Trump described his two Supreme Court nominees, Neil Gorshush and Brett Cavanaugh, as "central casting" – and suggested that is one of the reasons the senators support them. In February, speaking to President Xi Jinping, Trump raised his eyebrows with a retreat about the appearance of Chinese aides.

"He has 10 people behind him. . Everyone is at a central casting. Central casting. Glasses, a swab, "Trump said, raising his hands to his eyes to mimic his glasses.

Releasing

Trump's increased references to appearance between his first and second years came when he spoke more, made more false claims and advertised more. As he became more comfortable in office, he was more willing to reveal his unadulterated thoughts.

Trump supporters see an accessible leader who makes it easy for others to admire. say the obvious things that other politicians would censor these critics see a narcissist dangerously fixed on the surface at the expense of the material, a person who does not want to throw away anti-stereotypes riddled with speculations of masculinity and race.

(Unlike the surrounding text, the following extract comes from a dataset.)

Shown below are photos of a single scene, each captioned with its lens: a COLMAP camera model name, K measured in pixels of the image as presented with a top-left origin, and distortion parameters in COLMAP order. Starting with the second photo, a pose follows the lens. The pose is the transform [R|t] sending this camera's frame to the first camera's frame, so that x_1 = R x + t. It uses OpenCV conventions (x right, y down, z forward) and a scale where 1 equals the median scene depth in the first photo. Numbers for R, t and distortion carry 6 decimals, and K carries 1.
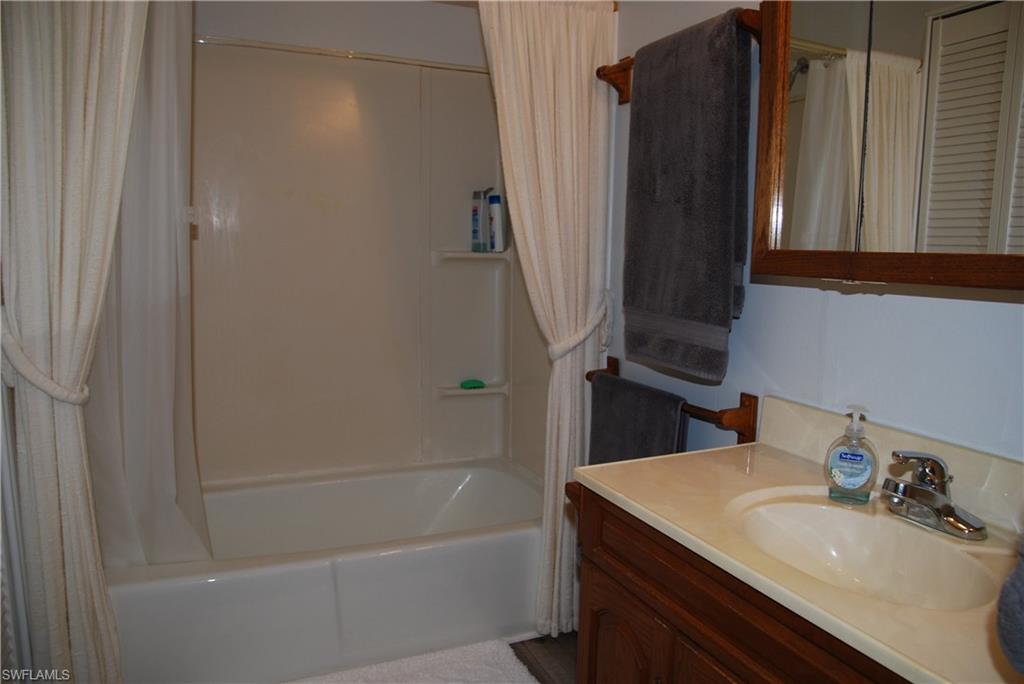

Rick Wilson, a Republican consultant who is sharply critical, to the president of men in uniform is a reflection of both his reality TV background and his "own sense of weakness."

to a person who thinks the exercise goes from golf cart to green, ”Wilson said.

Michael D & # 39; Antonio, the author of Trump's biography in 2015 and a CNN commentator, stated that Trump has always prioritized appearances in his hires, filling Trump's offices with people he considers to be looking good. "

"That may be what troubles him with these photos – emphasizing the appearance instead of the recording," said Antonio. "But he never abandons a method he has successfully used in the past."